* [YOUR OBJECTIVE]: Exact copy, no pictures: reproduce every record below as it stands.

* [SOURCE MATERIAL]:
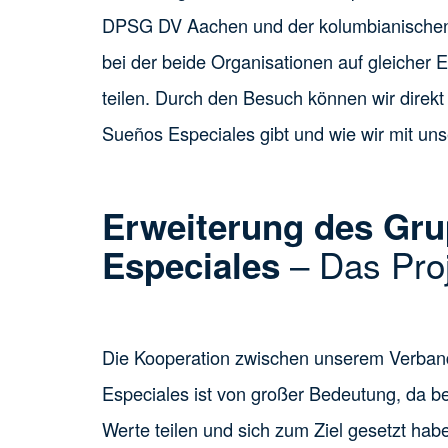
DPSG DV Aachen und der kolumbianischen Or
bei der beide Organisationen auf gleicher
teilen. Durch den Besuch können wir direkt
Sueños Especiales gibt und wie wir mit un
Erweiterung des Gr
– Das Proj
Especiales
Die Kooperation zwischen unserem Verban
Especiales ist von großer Bedeutung, da b
Werte teilen und sich zum Ziel gesetzt ha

* [RESPONSE TO THE TASK]:
DPSG DV Aachen und der kolumbianischen Or
bei der beide Organisationen auf gleicher
teilen. Durch den Besuch können wir direkt
Sueños Especiales gibt und wie wir mit un
Erweiterung des Gr
– Das Proj
Especiales
Die Kooperation zwischen unserem Verban
Especiales ist von großer Bedeutung, da b
Werte teilen und sich zum Ziel gesetzt ha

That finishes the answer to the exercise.